• _EXTRAIT FOURNI_
+++

Arc en rêve Papers

Tour de savoirs

Jusqu'au 12 février 2023, arc en rêve présente à Bordeaux « Salle de classe, architecture de l'adolescence », une exposition consacrée à la classe comme support d'apprentissage et de socialité adolescente. Quel est le lien entre l’éducation secondaire et le monde du travail et dans quelle mesure une cuisine professionnelle peut-elle être appréhendée comme une salle de classe conventionnelle ? 

Dans le cadre de la série arc en rêve papers, les suppléments du centre d’architecture de Bordeaux diffusés en partenariat avec L’Architecture d’Aujourd’hui, après les Sud-africains Ilze et Heinrich Wolff et l’Allemand Hermann Kaufmann, le commissaire Joaquim Moreno et Leonardo Lella, chargé d’exposition au centre d’architecture arc en rêve, s’entretiennent avec l’architecte belge Xaveer De Geyter. Ensemble, ils évoquent notamment le projet Elishout Kitchen Tower à Anderlecht, en Belgique, une tour comprenant des classes de cuisine rattachée à un campus d’enseignement supérieur pour les métiers de l’industrie hôtelière.

ELISHOUT KITCHEN TOWER, ANDERLECHT

© Frans Parthesius

Joaquim Moreno : Nous avons commencé cette recherche en essayant d’aborder la question de l’adolescence. Les adolescents ont acquis beaucoup d’autonomie pendant la pandémie : ils ont appris à étudier à la maison, à travailler en réseau, ils se sont transformés. Mais après les confinements, ils sont revenus à leurs salles de classe conventionnelles et rigides. C’est pourquoi nous avons décidé de nous intéresser en priorité, non pas aux écoles primaires et aux universités, mais aux lycées et surtout aux salles de classe…

Xaveer De Geyter : Nous avons conçu beaucoup d’écoles ces dernières années, au moins dix, mais elles n’ont pas toutes été construites. Je dirais que chaque école est assez différente, mais en général, ce qui change peu est précisément la salle de classe. Même si l’usage d’une salle de classe peut varier en fonction de l’âge des élèves, la configuration traditionnelle avec l’enseignant face aux élèves assis en rangées de tables, a toujours sa place dans nos projets. La salle de classe reste essentiellement un espace rectangulaire ; la lumière du jour entre de préférence par la gauche, l’enseignant est debout à côté d’un tableau ; et, généralement, l’espace est légèrement plus petit en façade qu’en profondeur, bien qu’il existe également un modèle alternatif, d’une surface similaire, de salle de classe en forme de L. Lorsqu’on combine les deux formes en L dans une sorte de U avec un mur au milieu, on obtient un couloir avec des niches, qui sont très pratiques pour les activités en extérieur. À l’agence, nous avons remarqué que la plupart des écoles aspirent à l’un de ces deux modèles.

+++

• _CONSIGNE 1_
Recopiez à l'identique les entrées ci-dessous, de la ligne contenant « genus: Usnea » jusqu'à la ligne contenant « family: Acanthaceae », ces deux lignes comprises. Ne reproduisez pas les images.

Entrées de données recueillies
+++

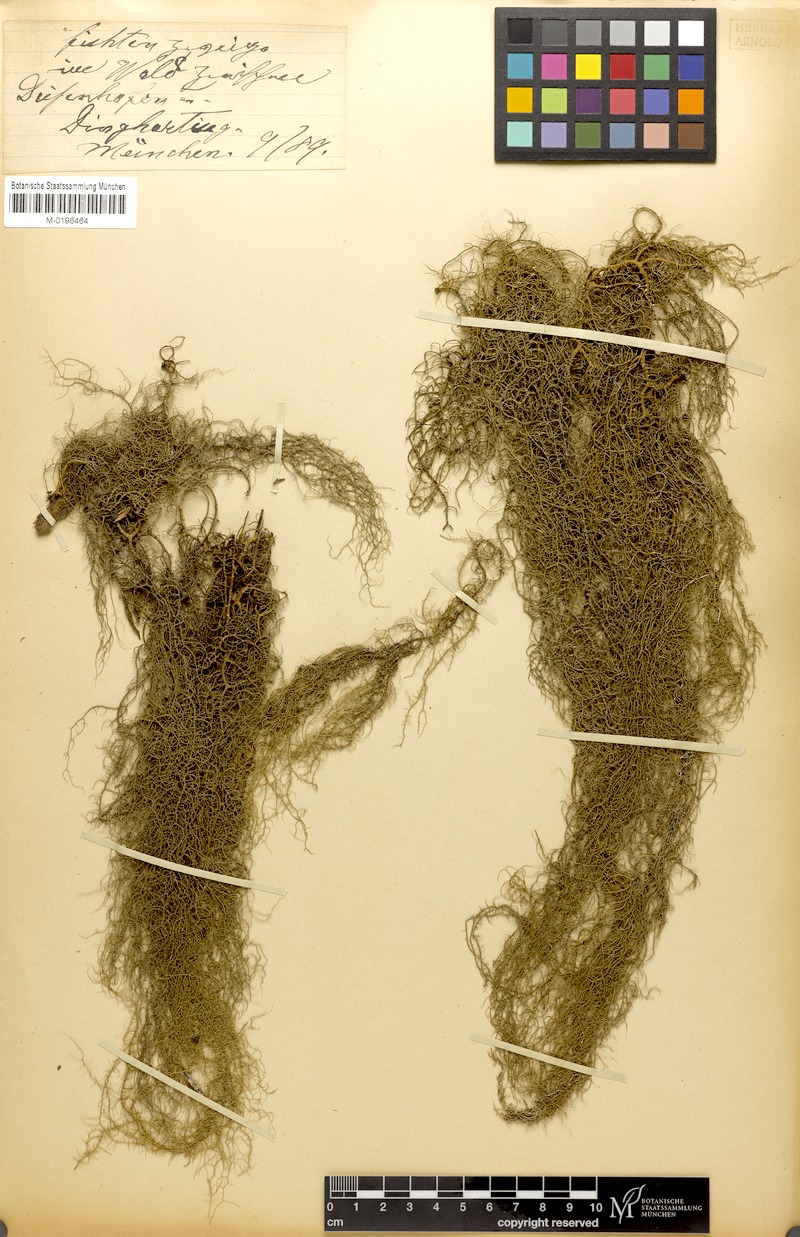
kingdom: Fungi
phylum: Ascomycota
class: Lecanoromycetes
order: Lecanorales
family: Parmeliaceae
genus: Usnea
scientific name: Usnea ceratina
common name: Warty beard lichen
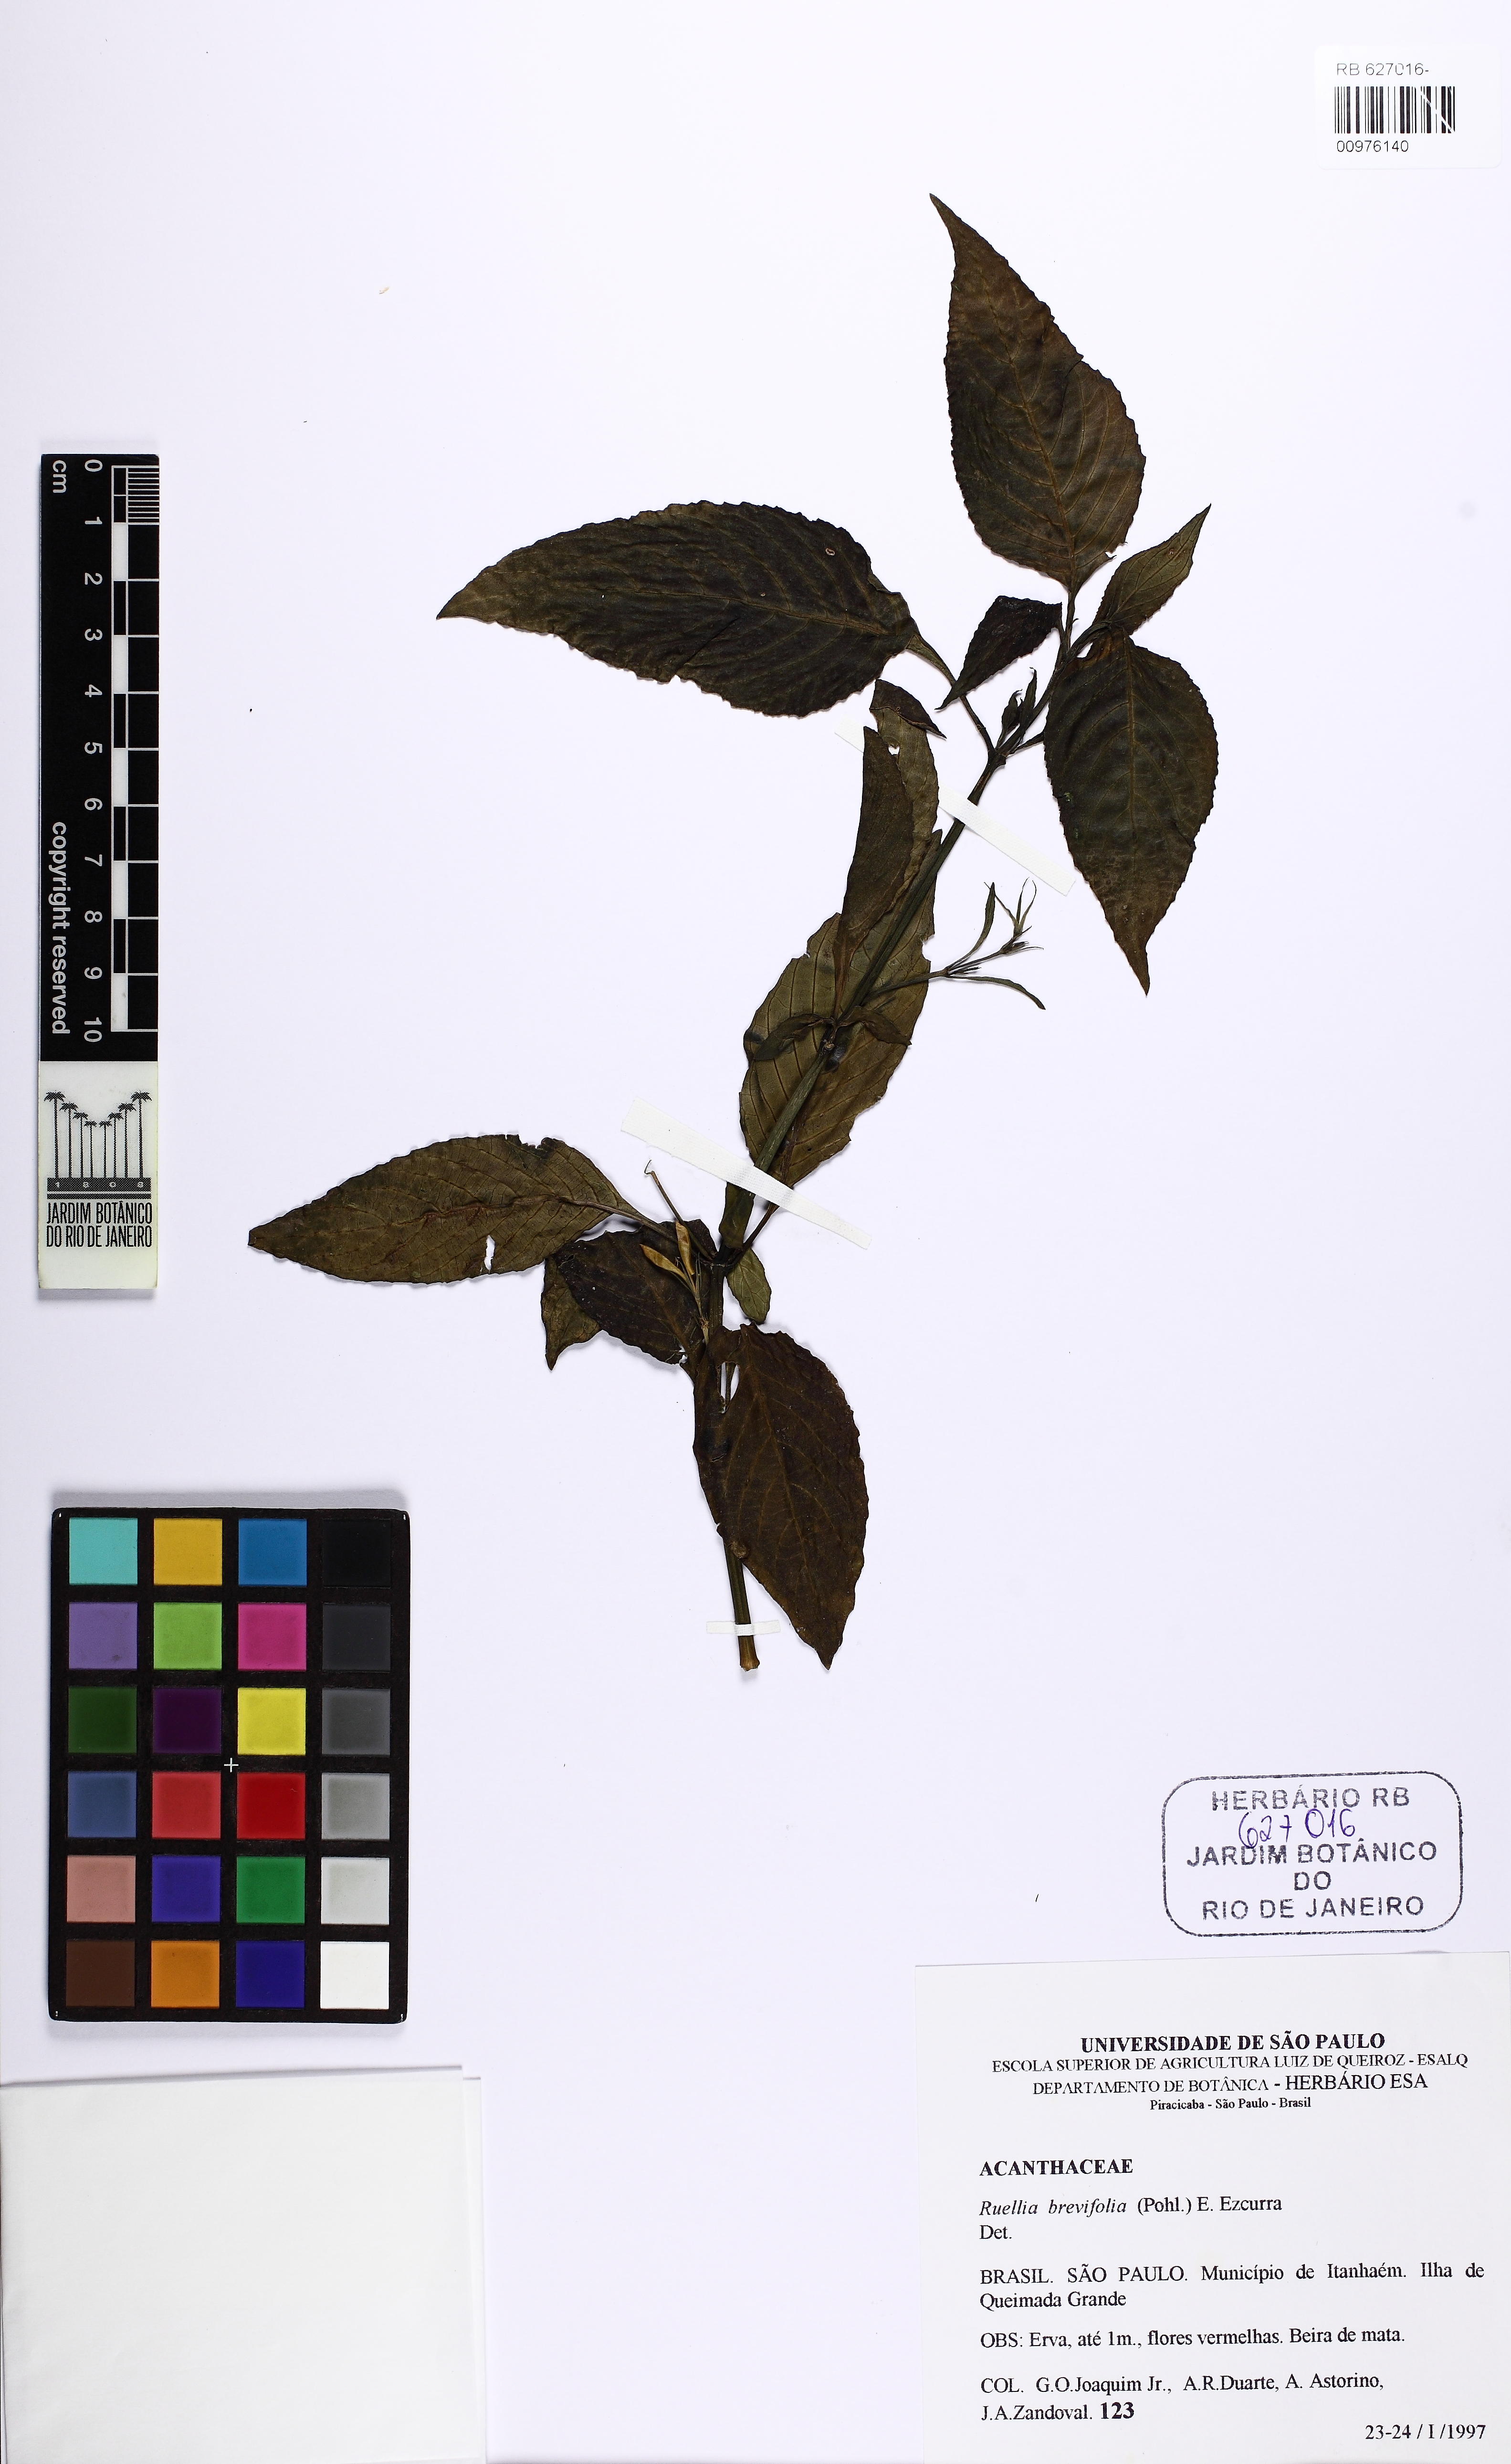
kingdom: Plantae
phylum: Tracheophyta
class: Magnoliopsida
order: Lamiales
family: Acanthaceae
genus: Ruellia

+++

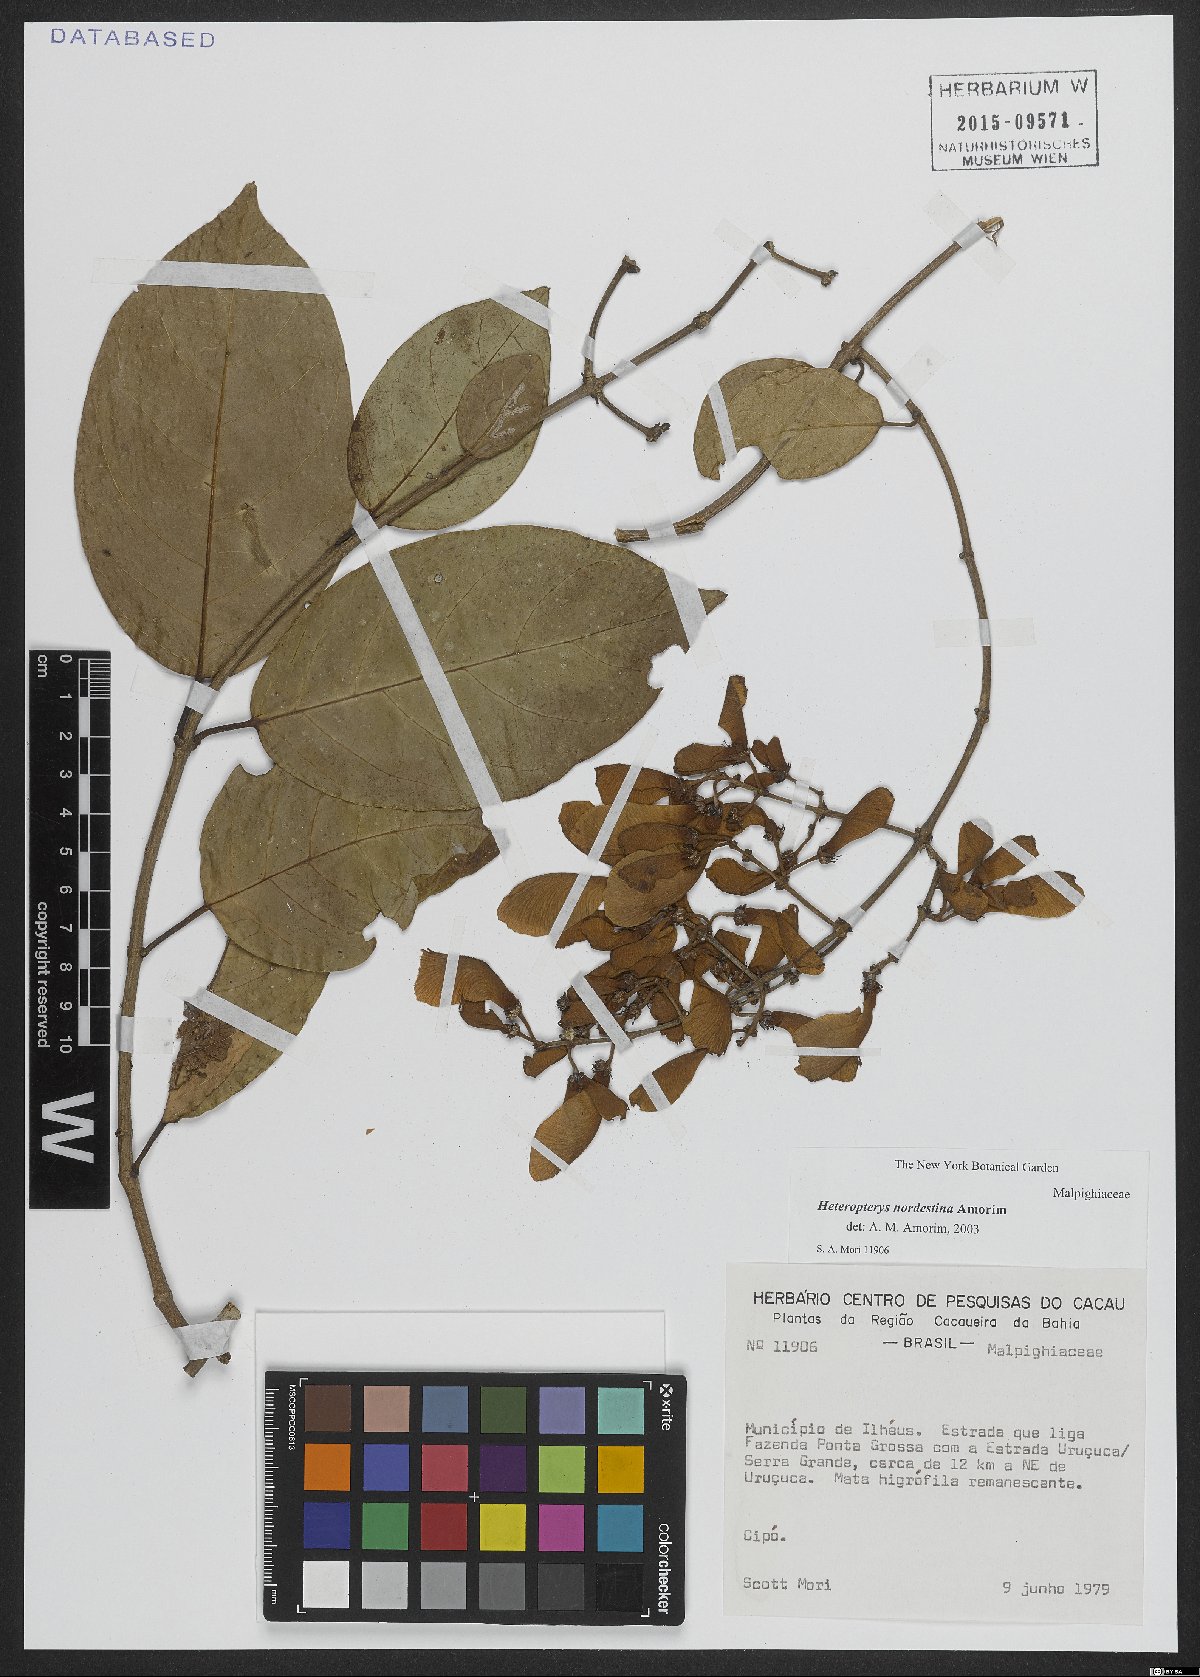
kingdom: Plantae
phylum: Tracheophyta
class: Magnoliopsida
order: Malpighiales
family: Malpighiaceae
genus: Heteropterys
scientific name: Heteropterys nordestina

+++

• _CONSIGNE 2_
Prolongez l'entretien sur la salle de classe avec Xaveer De Geyter en reprenant juste après sa dernière phrase.

• _RÉPONSE 1_
genus: Usnea
scientific name: Usnea ceratina
common name: Warty beard lichen
kingdom: Plantae
phylum: Tracheophyta
class: Magnoliopsida
order: Lamiales
family: Acanthaceae

• _RÉPONSE 2_
Par exemple, à l’école Melopee que nous avons achevée il y a deux ans à Gand, les salles de classe ont une forme relativement classique ; en revanche, l’usage qui est fait de la cour de récréation est assez innovant. Le projet apporte une réponse au problème auxquels sont aujourd’hui confrontés de nombreux politiques ou directeurs d’école, qui manquent très souvent d’espace pour agrandir leur école. En général, ce sont les cours de récréation qui occupent le plus de place. Dans ce cas précis, chaque école – une crèche, une maternelle, une école élémentaire et un centre sportif – avait besoin d’espaces extérieurs spécifiques. Comme nous n’avions tout simplement pas assez de surface pour toutes ces installations, on nous a autorisés à les empiler les unes au-dessus des autres et à créer un espace extérieur très théâtral qui donne sur la ville de Gand.

Leonardo Lella : N’est-ce pas ce que vous aviez également fait pour la « tour de cuisine » Elishout à Anderlecht ?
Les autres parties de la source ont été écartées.